Dados de compreensão de gráficos:
***

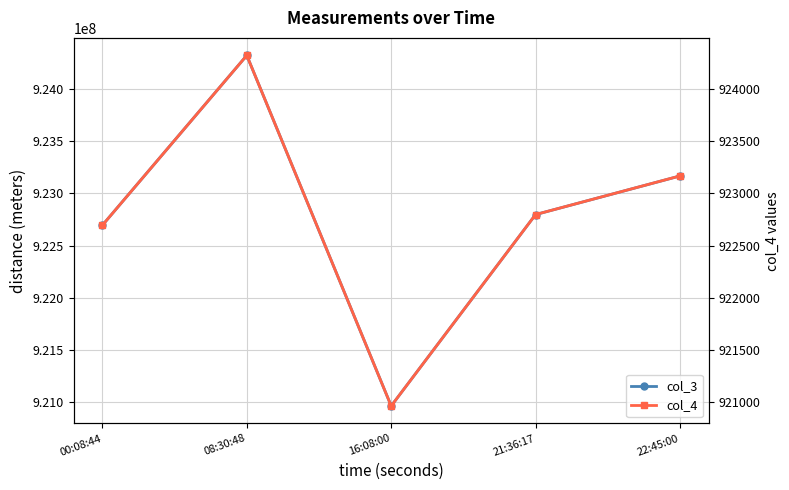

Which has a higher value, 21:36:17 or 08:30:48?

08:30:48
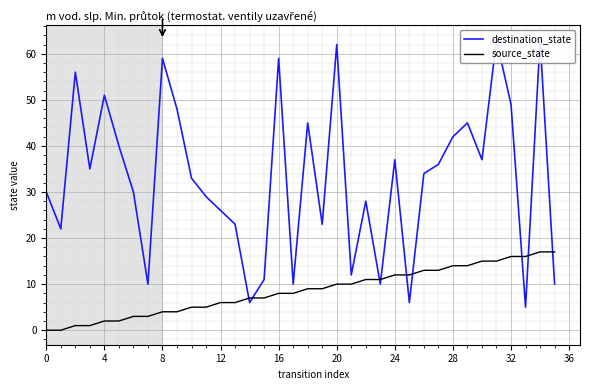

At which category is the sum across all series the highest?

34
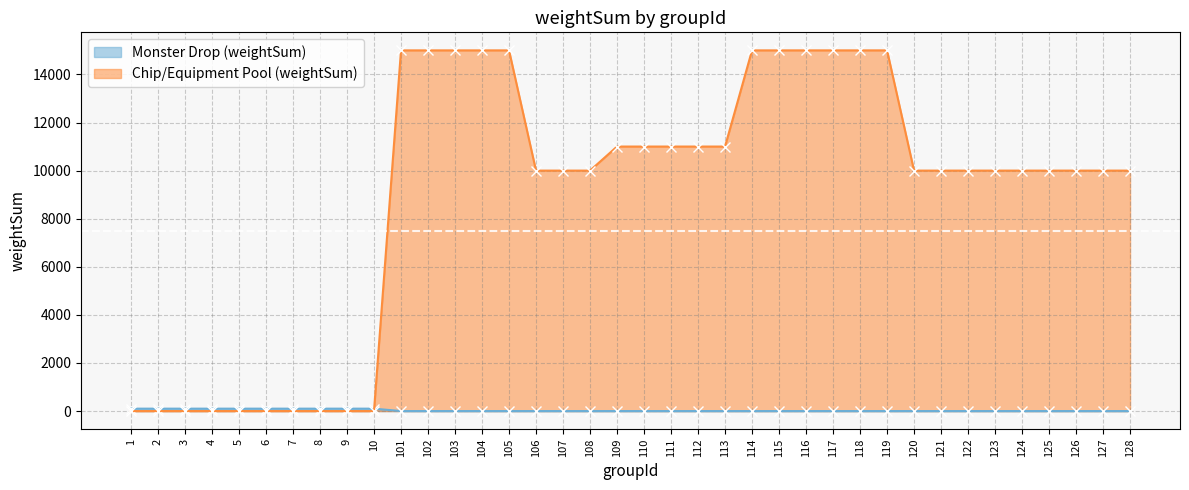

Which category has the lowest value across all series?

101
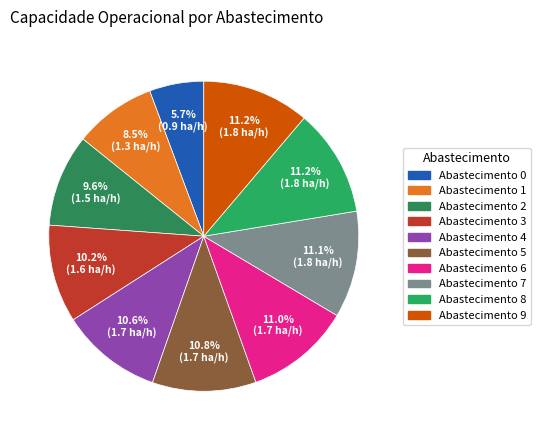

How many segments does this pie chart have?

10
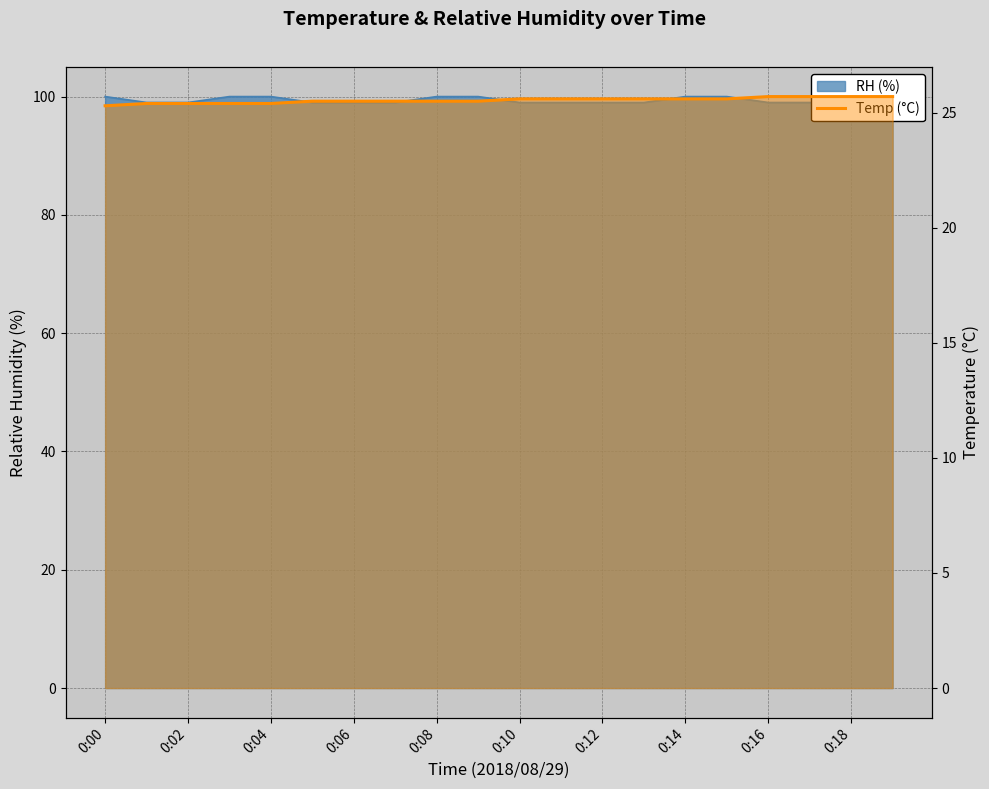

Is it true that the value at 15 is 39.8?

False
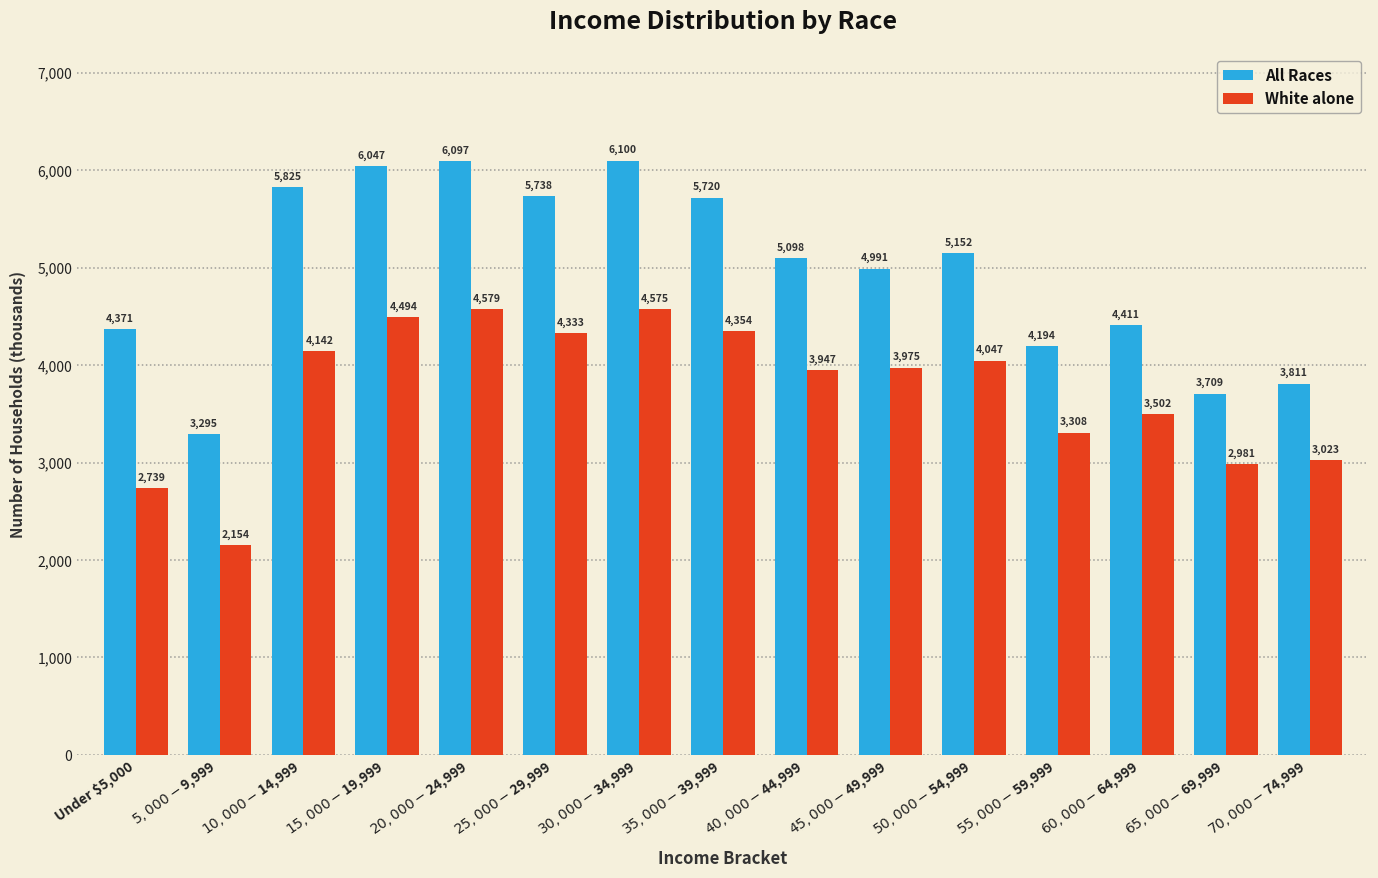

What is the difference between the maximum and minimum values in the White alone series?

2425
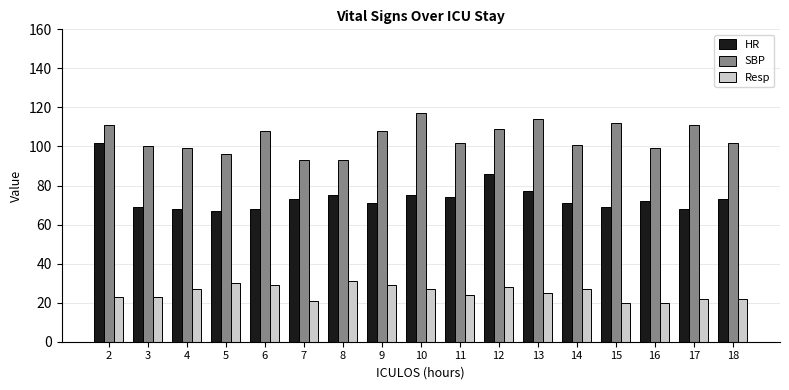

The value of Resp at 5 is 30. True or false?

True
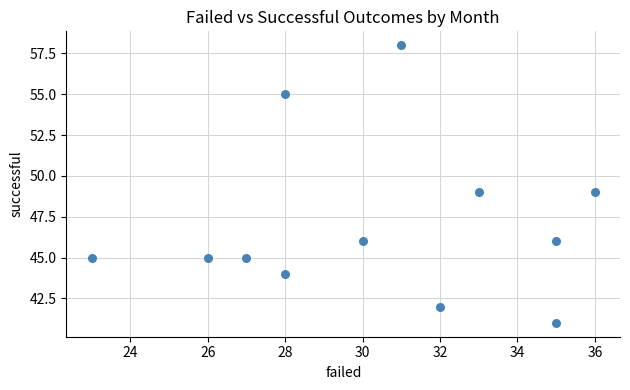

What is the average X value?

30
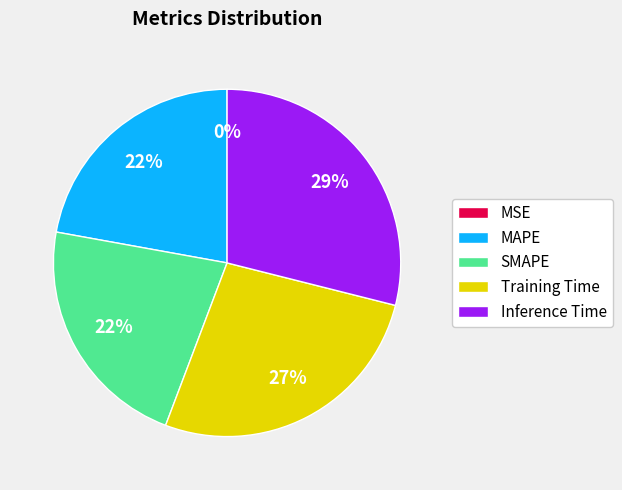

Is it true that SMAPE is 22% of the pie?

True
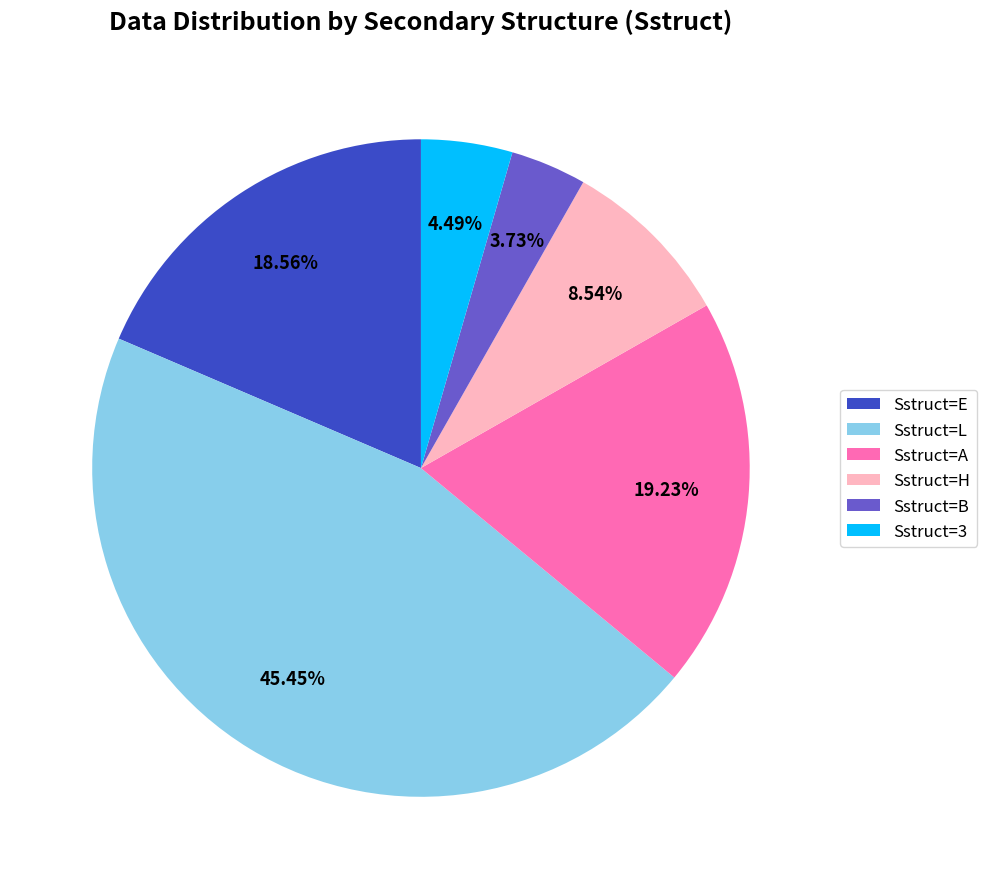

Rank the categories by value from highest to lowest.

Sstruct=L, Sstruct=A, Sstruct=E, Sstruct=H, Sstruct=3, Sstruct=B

***

INSTRUÇÃO DE TRABALHO:
Apresente as linhas de todos os registros acima como uma tabela Markdown com as colunas Número e Linha, omitindo as linhas em branco. Deixe as imagens de fora da resposta.

RESPOSTA AO PROBLEMA:
| Número | Linha |
|---|---|
| 1 | Which has a higher value, 21:36:17 or 08:30:48? |
| 2 | 08:30:48 |
| 3 | At which category is the sum across all series the highest? |
| 4 | 34 |
| 5 | Which category has the lowest value across all series? |
| 6 | 101 |
| 7 | How many segments does this pie chart have? |
| 8 | 10 |
| 9 | Is it true that the value at 15 is 39.8? |
| 10 | False |
| 11 | What is the difference between the maximum and minimum values in the White alone series? |
| 12 | 2425 |
| 13 | The value of Resp at 5 is 30. True or false? |
| 14 | True |
| 15 | What is the average X value? |
| 16 | 30 |
| 17 | Is it true that SMAPE is 22% of the pie? |
| 18 | True |
| 19 | Rank the categories by value from highest to lowest. |
| 20 | Sstruct=L, Sstruct=A, Sstruct=E, Sstruct=H, Sstruct=3, Sstruct=B |